→ Selected excerpt:
>>
Sunday, September 27, 2015

An entirely different (class)room

I never got into Timothy Leary. He believed you reached a higher consciousness with LSD. I couldn't disagree more. Whatever  realm you find yourself in on LSD is an altered state of delusion, not consciousness. Certainly not awareness. 

In my teens and 20's I went through my experimental drug phase. Nothing good came out of it. I couldn't hold a pencil, or focus, and every sentence I typed was nonsensical to the steady mind, especially the following morning.

If the nerves in your body are willingly disconnected from their intentional design, how can you logically explain emotions, feelings, cause and effect?

Without logic, it's madness and chaos. Which I believe was the end result of Leary's studies and career. Leary never bothered to argue his drug state of mind with a sober one. Others did it for him and he objected strongly, and irrationally, confused, illogically, egotistically, like a drug addict. "How dare you question me!"

Im sober when I write, draw, and create. Always. The next morning I might have a secondary thought contrary to the previous and make a note of it. The construct makings of philosophy. 

All the great philosophers still being quoted today (Gandhi, Plato, even His Holiness the Dalai Lama) while they may have a heightened understanding of human architecture, they don't live in this world. Our world. This world of superficial ownership, and disconnect. 

A few years ago...
<<
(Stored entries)
>>
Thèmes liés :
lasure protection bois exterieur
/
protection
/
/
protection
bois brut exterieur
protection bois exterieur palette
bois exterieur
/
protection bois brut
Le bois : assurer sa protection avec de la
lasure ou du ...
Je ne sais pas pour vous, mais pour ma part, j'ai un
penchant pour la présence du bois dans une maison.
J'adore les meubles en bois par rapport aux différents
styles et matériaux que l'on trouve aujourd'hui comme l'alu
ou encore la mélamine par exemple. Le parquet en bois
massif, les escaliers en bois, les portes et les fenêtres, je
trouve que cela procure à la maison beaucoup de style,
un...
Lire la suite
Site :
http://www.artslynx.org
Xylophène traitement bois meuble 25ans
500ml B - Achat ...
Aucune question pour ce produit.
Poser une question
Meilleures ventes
<<
→ Set of tasks:
1. According to the blog post, what did Timothy Leary believe you could reach with LSD?
2. Return the portion of the blog post that begins at the words "Without logic, it's" and stops after "few years ago...".
These lines have no role in any of this.

→ Responses to the tasks:
1. A higher consciousness.

2.
Without logic, it's madness and chaos. Which I believe was the end result of Leary's studies and career. Leary never bothered to argue his drug state of mind with a sober one. Others did it for him and he objected strongly, and irrationally, confused, illogically, egotistically, like a drug addict. "How dare you question me!"

Im sober when I write, draw, and create. Always. The next morning I might have a secondary thought contrary to the previous and make a note of it. The construct makings of philosophy. 

All the great philosophers still being quoted today (Gandhi, Plato, even His Holiness the Dalai Lama) while they may have a heightened understanding of human architecture, they don't live in this world. Our world. This world of superficial ownership, and disconnect. 

A few years ago...